Findings (3)
- BigScience's multilingual scope (BLOOM's 46 natural languages including under-resourced languages such as Wolof, Lingala, Setswana, and several Indian and African languages) materially widened representation beyond the usual high-resource set, which indirectly serves communities whose languages are normally excluded.
- The ROOTS corpus governance and the BigScience Data working group engaged in deliberate sourcing decisions and documented data provenance, a precondition for any sovereignty conversation.
- Community-led language selection: language communities and native-speaker researchers were involved in deciding which languages entered BLOOM, rather than scraping by availability alone.
Gaps (4)
- No explicit adoption of the CARE Principles for Indigenous Data Governance (Collective Benefit, Authority to Control, Responsibility, Ethics).

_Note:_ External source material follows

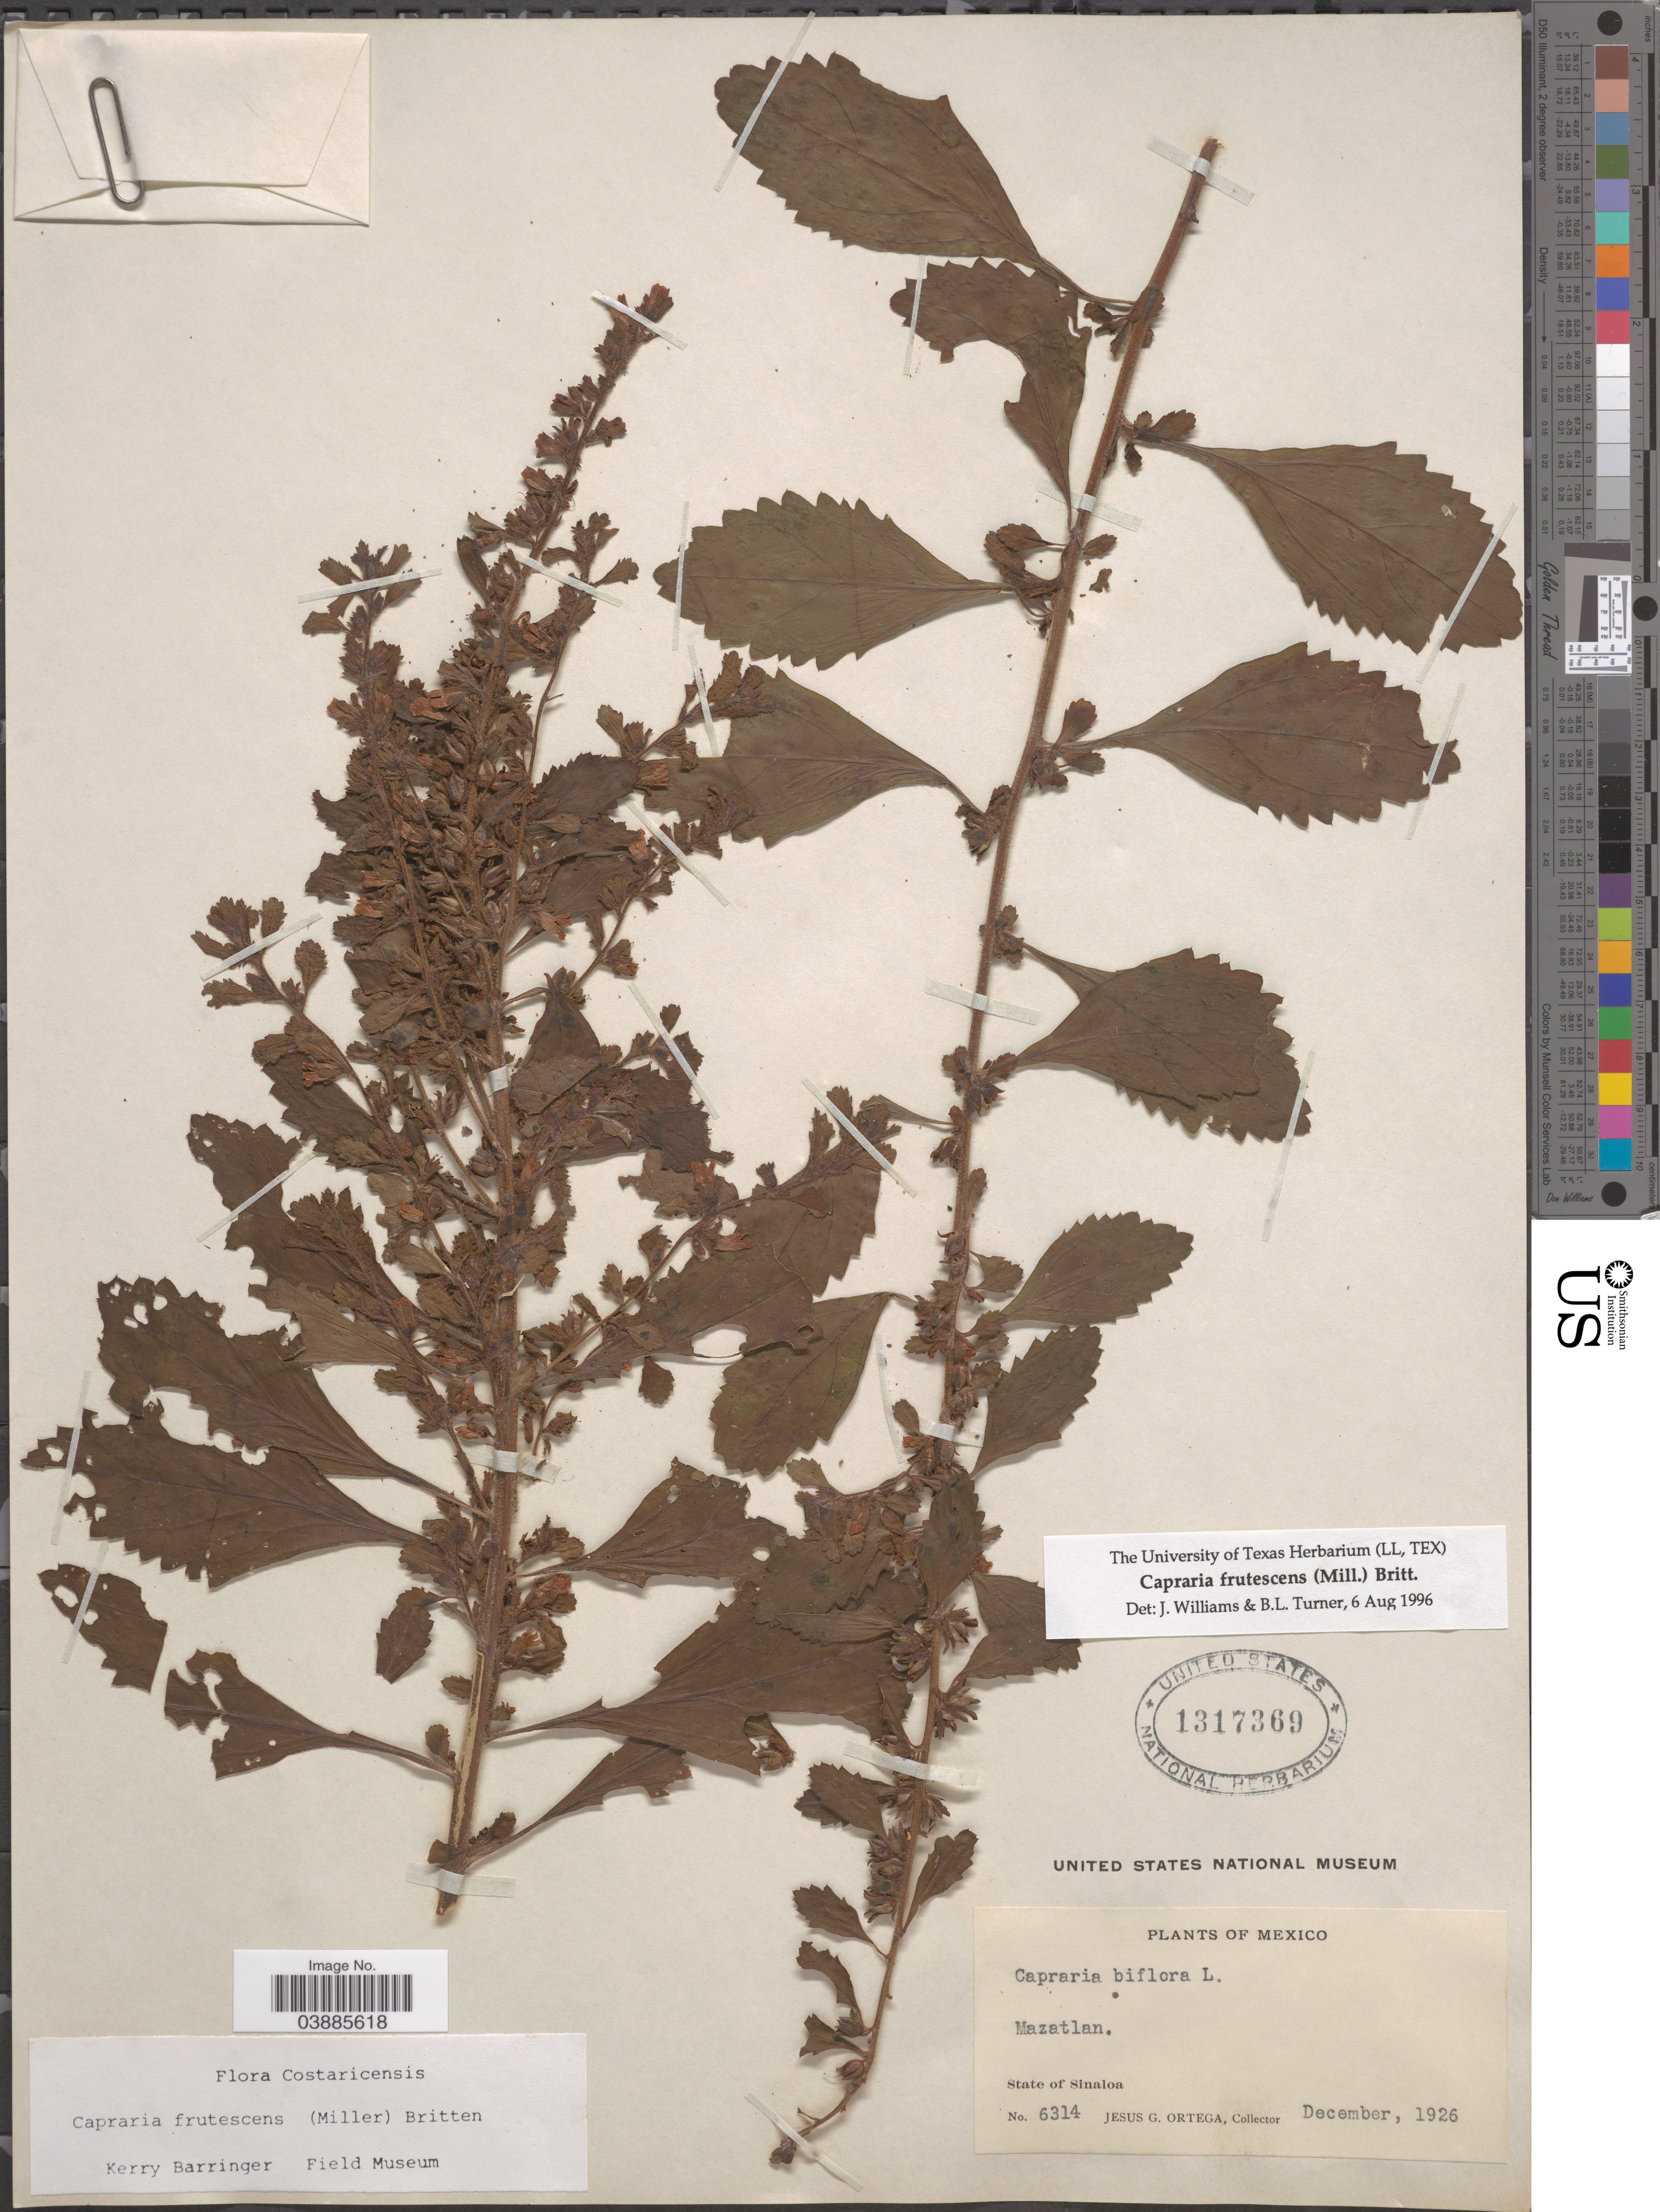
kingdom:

- No evidence of formal Indigenous data sovereignty protocols or consent frameworks for the communities whose language data entered ROOTS.
- Oral, non-textual, and relational knowledge is structurally absent — BLOOM is a text corpus model, so embodied and oral traditions are excluded by construction.
- Multilingual breadth is not the same as data sovereignty; inclusion of a language does not grant the speaking community authority over its use.
Justification
BigScience earns more than a floor score because its multilingual, community-involved language selection is a genuine, rare gesture toward represented-but-usually-excluded communities. But inclusion is treated as the achievement; sovereignty (authority to control downstream use, CARE adoption, consent) is not addressed. Score reflects real inclusivity without the governance layer that would make it preservative.